The idea is to partially privatize the network, handing over 49.9 percent of its maintenance and revenue to a newly created private company, whose investors are expected to mainly be major German insurance firms.

This could free up new funds to improve the network, but the plan’s long-term consequences are heavily disputed. Following through would require not only a major cultural shift, but also a change to Germany’s constitution.

Battle lines are already being drawn. For advocates, the plan is a brilliant opportunity to streamline road funding and get highway projects delivered more quickly. For skeptics, the proposal risks prioritizing shareholder profit over network quality, leading to possible inefficiency and neglect. Significantly, the debate is one in which international onlookers are playing more than a walk-on role. That’s because, when it comes to providing profits for Autobahn investors, it is foreign drivers who may end up footing a substantial part of the bill.

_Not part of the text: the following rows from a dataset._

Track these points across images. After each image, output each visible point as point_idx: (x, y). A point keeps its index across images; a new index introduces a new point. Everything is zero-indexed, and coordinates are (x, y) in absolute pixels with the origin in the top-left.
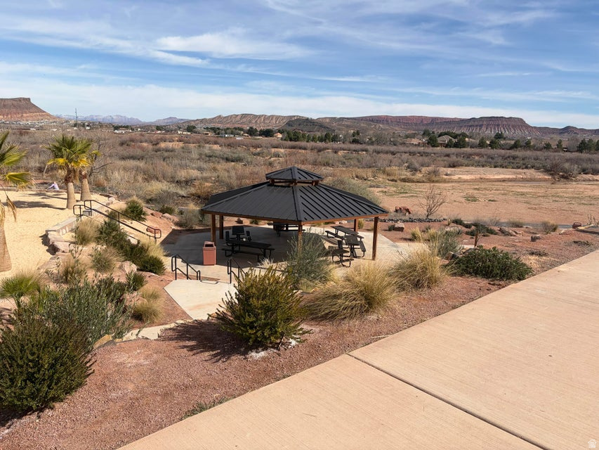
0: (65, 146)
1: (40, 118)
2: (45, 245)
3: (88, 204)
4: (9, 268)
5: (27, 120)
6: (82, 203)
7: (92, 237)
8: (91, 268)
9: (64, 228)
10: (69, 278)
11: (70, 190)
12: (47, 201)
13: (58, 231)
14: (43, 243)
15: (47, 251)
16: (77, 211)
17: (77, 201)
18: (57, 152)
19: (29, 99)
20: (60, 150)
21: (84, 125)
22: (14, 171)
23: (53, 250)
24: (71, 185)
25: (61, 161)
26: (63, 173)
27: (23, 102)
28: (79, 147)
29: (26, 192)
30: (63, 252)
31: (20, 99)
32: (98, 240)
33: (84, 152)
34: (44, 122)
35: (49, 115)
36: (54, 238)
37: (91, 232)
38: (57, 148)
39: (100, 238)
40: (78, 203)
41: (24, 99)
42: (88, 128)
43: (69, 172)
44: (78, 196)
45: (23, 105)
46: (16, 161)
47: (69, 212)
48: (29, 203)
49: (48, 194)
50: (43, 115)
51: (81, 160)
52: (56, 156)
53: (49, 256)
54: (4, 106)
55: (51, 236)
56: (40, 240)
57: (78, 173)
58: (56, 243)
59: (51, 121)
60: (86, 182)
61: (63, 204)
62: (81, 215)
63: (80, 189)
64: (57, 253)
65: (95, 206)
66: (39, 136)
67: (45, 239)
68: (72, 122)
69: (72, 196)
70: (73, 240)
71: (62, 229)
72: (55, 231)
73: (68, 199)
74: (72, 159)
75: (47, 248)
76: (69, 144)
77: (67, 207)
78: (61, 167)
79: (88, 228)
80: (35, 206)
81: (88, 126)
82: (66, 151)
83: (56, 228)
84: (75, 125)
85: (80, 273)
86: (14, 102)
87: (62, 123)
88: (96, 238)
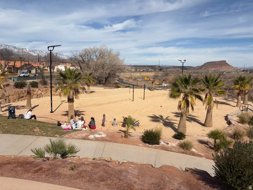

The reason for this is Germany’s current toll system. At present, cars do not pay to use the Autobahn, which is funded by taxes, but large vehicles heavier than 7.5 metric tons must pay a toll. At present, Germany’s government says a share of this revenue would be enough to entice private investors. There’s still an elephant in the room — a golden elephant. For years, Germany has been planning to charge non-domestic drivers to use the Autobahn. The reasons for the proposal are fair enough. Germany’s location means that lots of international traffic crisscrosses the country, profiting from a network that only Germans pay for.

The plan to charge non-Germans nonetheless inspired a court challenge from the European Commission, which said it contradicted the E.U.’s ban on discriminating according to nationality. The Commission had a fair point here, as while other E.U. states including France charge tolls, they do so equally to all cars. This year, Germany and the E.U. reached a compromise that will finally see the new toll introduced, likely in 2017. To fit in with E.U. law, all drivers will have to pay it. The difference is that German drivers will have the amount deducted from their current road taxes to compensate.